Copy out the entries below exactly as they stand, but only from the line containing "cancer stained with" through the line containing "(renal) stained for".

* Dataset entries
□ □ □ □ □ □ □

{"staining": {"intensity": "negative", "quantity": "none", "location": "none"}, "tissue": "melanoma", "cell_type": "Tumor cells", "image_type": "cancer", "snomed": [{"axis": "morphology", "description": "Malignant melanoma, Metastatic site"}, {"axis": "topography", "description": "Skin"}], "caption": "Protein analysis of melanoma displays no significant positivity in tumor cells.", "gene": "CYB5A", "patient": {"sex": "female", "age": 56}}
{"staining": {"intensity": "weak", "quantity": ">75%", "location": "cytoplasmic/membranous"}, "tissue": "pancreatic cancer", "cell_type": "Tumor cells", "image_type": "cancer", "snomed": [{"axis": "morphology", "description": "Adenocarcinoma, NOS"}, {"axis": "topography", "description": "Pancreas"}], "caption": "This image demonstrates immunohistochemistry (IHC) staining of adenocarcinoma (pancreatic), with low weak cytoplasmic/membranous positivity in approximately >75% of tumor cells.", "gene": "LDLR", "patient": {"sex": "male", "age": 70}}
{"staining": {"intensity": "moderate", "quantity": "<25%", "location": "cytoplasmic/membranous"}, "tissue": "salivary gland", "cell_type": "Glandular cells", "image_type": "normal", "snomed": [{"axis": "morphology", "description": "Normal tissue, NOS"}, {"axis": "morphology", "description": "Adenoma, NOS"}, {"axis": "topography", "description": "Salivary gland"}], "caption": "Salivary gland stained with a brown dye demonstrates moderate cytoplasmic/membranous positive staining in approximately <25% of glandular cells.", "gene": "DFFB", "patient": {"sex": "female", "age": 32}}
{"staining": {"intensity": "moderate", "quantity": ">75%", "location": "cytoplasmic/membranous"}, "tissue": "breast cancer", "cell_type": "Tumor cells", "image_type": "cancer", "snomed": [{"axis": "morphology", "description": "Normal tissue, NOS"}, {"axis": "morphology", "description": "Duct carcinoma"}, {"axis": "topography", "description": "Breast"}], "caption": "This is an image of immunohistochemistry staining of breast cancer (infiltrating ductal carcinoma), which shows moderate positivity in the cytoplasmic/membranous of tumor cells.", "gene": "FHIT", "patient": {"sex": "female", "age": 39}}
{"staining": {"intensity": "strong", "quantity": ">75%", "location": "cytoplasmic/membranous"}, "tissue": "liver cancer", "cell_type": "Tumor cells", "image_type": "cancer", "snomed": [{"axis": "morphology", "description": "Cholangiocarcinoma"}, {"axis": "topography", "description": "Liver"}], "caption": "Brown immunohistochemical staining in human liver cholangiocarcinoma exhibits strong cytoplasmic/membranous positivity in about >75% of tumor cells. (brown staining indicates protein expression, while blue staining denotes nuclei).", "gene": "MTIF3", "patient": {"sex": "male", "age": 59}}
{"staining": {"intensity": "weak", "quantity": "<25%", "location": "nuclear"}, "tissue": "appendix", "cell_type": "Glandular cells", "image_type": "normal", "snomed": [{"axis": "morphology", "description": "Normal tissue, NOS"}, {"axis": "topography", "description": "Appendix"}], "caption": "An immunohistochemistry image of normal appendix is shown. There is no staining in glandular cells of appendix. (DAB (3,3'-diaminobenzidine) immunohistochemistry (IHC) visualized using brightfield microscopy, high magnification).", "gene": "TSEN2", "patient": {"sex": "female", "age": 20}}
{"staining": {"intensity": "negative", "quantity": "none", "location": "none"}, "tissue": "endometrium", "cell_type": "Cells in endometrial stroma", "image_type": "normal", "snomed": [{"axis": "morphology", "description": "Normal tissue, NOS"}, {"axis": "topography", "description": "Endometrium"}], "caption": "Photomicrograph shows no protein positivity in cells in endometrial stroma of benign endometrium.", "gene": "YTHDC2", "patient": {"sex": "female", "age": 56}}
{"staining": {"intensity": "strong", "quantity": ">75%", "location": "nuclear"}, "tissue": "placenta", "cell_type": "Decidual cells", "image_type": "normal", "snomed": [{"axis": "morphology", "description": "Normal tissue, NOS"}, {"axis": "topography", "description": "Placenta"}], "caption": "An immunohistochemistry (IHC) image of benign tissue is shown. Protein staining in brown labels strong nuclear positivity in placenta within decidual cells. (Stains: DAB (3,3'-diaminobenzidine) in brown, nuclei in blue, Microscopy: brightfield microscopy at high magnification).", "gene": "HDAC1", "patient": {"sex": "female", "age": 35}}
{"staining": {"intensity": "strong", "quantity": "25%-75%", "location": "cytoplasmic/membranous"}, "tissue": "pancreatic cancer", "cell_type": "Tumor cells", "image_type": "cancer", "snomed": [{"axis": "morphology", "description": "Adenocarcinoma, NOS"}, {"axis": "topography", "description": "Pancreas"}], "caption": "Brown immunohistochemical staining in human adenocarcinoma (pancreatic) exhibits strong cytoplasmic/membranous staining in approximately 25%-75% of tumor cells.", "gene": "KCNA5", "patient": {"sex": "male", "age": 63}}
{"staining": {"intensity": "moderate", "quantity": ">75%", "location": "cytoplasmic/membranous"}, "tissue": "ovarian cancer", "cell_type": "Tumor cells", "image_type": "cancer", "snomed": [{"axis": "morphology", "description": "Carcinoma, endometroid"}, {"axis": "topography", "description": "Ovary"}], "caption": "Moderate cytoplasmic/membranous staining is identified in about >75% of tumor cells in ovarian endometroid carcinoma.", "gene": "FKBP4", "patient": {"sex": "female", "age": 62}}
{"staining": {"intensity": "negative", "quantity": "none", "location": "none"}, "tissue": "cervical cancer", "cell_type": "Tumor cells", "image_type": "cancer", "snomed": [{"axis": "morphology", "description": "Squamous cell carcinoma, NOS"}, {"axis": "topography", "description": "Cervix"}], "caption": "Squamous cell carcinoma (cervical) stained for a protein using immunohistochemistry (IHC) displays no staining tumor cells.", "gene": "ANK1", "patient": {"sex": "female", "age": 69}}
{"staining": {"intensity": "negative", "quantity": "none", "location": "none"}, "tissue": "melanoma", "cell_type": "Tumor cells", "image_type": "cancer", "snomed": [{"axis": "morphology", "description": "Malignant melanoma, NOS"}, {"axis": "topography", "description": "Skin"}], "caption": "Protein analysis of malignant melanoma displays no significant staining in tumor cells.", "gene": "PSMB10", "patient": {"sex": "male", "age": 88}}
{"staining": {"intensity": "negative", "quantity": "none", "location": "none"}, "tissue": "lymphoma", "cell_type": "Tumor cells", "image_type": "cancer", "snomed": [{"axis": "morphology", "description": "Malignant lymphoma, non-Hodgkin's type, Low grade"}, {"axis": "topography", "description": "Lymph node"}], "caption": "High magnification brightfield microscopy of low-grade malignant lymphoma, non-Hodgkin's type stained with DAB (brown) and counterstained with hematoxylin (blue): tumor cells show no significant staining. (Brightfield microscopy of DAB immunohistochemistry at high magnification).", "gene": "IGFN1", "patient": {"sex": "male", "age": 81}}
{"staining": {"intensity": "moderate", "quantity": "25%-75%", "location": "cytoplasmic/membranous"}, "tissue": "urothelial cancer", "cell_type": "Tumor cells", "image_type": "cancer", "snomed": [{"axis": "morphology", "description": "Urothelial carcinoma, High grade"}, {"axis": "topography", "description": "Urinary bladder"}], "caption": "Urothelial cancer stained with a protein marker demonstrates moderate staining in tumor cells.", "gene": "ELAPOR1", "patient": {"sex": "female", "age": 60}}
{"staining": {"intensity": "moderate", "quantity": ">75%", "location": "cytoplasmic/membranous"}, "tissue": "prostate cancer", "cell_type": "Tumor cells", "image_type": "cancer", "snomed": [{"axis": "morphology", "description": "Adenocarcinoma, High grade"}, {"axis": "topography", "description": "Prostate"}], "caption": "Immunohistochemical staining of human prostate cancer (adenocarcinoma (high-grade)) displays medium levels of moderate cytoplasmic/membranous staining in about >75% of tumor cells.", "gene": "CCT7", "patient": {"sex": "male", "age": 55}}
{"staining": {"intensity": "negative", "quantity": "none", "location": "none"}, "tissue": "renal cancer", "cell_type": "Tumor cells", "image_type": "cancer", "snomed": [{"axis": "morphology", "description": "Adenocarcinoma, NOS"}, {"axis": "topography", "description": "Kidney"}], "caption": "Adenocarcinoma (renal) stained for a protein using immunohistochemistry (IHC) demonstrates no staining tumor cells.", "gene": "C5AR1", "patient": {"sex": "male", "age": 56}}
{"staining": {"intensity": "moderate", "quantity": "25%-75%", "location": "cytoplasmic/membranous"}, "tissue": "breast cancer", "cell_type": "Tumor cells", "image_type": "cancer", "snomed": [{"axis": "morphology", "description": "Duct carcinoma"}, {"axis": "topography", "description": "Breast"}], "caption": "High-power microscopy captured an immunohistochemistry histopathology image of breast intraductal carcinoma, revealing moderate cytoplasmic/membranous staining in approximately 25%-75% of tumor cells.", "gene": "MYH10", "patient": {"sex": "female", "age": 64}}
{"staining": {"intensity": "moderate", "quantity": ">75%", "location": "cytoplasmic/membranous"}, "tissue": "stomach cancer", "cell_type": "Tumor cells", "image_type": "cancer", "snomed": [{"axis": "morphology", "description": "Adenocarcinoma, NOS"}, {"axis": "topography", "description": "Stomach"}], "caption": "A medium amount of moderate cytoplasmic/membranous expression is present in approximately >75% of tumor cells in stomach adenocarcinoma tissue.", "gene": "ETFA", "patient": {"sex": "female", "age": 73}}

□ □ □ □ □ □ □

* Task answer
{"staining": {"intensity": "moderate", "quantity": "25%-75%", "location": "cytoplasmic/membranous"}, "tissue": "urothelial cancer", "cell_type": "Tumor cells", "image_type": "cancer", "snomed": [{"axis": "morphology", "description": "Urothelial carcinoma, High grade"}, {"axis": "topography", "description": "Urinary bladder"}], "caption": "Urothelial cancer stained with a protein marker demonstrates moderate staining in tumor cells.", "gene": "ELAPOR1", "patient": {"sex": "female", "age": 60}}
{"staining": {"intensity": "moderate", "quantity": ">75%", "location": "cytoplasmic/membranous"}, "tissue": "prostate cancer", "cell_type": "Tumor cells", "image_type": "cancer", "snomed": [{"axis": "morphology", "description": "Adenocarcinoma, High grade"}, {"axis": "topography", "description": "Prostate"}], "caption": "Immunohistochemical staining of human prostate cancer (adenocarcinoma (high-grade)) displays medium levels of moderate cytoplasmic/membranous staining in about >75% of tumor cells.", "gene": "CCT7", "patient": {"sex": "male", "age": 55}}
{"staining": {"intensity": "negative", "quantity": "none", "location": "none"}, "tissue": "renal cancer", "cell_type": "Tumor cells", "image_type": "cancer", "snomed": [{"axis": "morphology", "description": "Adenocarcinoma, NOS"}, {"axis": "topography", "description": "Kidney"}], "caption": "Adenocarcinoma (renal) stained for a protein using immunohistochemistry (IHC) demonstrates no staining tumor cells.", "gene": "C5AR1", "patient": {"sex": "male", "age": 56}}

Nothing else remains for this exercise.